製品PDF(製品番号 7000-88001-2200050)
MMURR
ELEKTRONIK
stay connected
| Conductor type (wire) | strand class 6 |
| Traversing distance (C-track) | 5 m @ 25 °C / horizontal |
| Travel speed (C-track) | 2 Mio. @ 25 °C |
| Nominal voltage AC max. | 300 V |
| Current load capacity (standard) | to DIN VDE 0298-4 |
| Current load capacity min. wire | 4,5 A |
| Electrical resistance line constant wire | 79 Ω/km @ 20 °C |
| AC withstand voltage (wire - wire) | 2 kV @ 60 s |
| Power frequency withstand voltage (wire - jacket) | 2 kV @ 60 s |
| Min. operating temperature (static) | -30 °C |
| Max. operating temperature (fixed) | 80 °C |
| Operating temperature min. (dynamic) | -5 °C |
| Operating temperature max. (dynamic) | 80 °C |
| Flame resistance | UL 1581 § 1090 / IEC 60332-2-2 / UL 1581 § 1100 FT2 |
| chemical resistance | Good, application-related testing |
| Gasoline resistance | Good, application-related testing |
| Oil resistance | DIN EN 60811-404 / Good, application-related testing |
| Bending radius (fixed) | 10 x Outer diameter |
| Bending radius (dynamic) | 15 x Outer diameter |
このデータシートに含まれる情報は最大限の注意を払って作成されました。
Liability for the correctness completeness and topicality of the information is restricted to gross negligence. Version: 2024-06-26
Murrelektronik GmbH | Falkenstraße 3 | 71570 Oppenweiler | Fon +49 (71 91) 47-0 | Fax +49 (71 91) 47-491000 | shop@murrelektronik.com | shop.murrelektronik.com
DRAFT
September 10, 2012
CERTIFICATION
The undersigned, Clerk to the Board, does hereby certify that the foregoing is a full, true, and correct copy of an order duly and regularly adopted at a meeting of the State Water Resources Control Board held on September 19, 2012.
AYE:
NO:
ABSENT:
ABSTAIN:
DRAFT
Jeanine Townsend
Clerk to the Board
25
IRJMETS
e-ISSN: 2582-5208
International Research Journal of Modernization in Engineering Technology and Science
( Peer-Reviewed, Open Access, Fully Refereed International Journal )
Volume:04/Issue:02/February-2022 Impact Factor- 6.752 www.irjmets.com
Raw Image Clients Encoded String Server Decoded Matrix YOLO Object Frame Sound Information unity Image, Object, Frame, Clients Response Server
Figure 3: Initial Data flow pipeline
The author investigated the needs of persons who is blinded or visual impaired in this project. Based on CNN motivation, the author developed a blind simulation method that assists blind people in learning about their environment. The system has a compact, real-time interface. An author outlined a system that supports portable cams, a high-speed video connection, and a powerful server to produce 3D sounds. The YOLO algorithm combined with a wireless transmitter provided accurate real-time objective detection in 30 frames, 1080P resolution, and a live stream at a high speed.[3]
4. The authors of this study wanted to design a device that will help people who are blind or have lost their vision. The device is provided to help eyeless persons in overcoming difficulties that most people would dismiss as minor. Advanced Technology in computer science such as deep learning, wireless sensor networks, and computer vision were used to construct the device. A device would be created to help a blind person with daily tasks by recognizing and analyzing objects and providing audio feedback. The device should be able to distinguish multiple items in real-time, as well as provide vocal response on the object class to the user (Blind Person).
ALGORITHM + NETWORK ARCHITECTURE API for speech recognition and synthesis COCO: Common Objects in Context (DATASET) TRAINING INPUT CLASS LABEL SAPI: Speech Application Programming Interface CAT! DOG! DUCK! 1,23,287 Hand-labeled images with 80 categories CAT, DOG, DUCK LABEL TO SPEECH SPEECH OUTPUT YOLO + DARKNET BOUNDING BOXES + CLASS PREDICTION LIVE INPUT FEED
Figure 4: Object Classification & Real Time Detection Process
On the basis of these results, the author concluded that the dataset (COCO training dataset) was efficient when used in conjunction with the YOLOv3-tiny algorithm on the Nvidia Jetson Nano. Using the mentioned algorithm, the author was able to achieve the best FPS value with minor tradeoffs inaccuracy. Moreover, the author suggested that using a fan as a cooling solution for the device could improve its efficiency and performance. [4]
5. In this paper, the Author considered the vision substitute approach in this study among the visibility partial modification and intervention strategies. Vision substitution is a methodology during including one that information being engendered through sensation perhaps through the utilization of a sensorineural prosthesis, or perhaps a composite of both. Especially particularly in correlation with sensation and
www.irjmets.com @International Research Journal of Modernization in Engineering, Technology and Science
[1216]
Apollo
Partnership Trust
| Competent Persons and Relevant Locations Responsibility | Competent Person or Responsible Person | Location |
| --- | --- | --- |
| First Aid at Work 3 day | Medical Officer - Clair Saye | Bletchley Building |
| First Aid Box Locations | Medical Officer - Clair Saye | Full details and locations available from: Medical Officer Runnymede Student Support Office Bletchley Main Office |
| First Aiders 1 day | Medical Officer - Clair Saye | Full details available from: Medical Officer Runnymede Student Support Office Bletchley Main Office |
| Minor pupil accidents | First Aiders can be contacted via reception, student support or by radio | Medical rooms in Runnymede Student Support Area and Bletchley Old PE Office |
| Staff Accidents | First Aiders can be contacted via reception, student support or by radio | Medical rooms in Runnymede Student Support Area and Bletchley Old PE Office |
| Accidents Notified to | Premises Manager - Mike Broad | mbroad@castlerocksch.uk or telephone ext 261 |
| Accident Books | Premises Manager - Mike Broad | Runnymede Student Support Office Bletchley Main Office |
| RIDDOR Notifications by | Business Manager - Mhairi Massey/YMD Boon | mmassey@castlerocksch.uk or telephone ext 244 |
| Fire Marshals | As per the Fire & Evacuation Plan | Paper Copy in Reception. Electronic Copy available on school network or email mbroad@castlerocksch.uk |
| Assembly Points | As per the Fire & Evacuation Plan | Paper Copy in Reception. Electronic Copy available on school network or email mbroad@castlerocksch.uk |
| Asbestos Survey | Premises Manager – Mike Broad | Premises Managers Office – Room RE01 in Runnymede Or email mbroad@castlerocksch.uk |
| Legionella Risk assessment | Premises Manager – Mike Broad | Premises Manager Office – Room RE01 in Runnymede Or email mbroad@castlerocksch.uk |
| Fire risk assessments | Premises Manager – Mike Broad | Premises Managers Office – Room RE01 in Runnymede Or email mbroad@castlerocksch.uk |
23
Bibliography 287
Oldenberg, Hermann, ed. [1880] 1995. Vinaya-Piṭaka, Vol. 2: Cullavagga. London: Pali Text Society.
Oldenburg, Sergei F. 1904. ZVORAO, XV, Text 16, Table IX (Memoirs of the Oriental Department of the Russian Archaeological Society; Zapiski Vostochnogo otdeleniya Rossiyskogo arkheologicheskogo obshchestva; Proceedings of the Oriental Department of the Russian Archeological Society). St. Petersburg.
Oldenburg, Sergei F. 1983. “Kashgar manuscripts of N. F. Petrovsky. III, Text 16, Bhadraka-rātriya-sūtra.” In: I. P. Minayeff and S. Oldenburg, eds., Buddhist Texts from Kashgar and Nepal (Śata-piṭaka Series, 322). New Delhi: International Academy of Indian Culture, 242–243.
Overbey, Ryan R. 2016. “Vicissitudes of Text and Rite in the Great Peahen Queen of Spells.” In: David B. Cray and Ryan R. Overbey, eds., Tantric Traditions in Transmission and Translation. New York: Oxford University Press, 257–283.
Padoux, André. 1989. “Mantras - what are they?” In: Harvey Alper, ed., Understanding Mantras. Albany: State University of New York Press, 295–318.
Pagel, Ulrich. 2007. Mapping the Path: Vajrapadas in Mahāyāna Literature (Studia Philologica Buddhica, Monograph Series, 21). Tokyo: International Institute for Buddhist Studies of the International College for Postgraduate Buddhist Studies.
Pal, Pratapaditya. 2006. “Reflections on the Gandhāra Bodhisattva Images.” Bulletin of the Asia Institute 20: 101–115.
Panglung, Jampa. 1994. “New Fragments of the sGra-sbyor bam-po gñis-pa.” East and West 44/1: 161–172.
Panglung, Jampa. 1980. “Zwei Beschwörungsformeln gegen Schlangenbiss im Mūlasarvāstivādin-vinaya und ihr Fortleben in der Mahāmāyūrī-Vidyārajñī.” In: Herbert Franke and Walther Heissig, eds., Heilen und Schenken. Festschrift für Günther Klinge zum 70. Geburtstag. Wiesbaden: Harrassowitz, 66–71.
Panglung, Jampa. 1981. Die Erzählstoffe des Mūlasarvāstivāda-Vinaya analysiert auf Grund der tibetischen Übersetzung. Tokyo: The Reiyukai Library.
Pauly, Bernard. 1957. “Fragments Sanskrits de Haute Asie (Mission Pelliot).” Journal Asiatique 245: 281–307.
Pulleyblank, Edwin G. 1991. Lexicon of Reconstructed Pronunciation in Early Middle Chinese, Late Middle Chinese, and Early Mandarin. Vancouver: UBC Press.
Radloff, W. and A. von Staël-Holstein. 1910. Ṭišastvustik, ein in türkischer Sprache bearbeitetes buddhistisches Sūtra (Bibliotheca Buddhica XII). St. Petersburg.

************

= Task objective =
In the records above, locate each line with the word "resistance". Copy all such lines.

= Answer below =
| Electrical resistance line constant wire | 79 Ω/km @ 20 °C |
| Flame resistance | UL 1581 § 1090 / IEC 60332-2-2 / UL 1581 § 1100 FT2 |
| chemical resistance | Good, application-related testing |
| Gasoline resistance | Good, application-related testing |
| Oil resistance | DIN EN 60811-404 / Good, application-related testing |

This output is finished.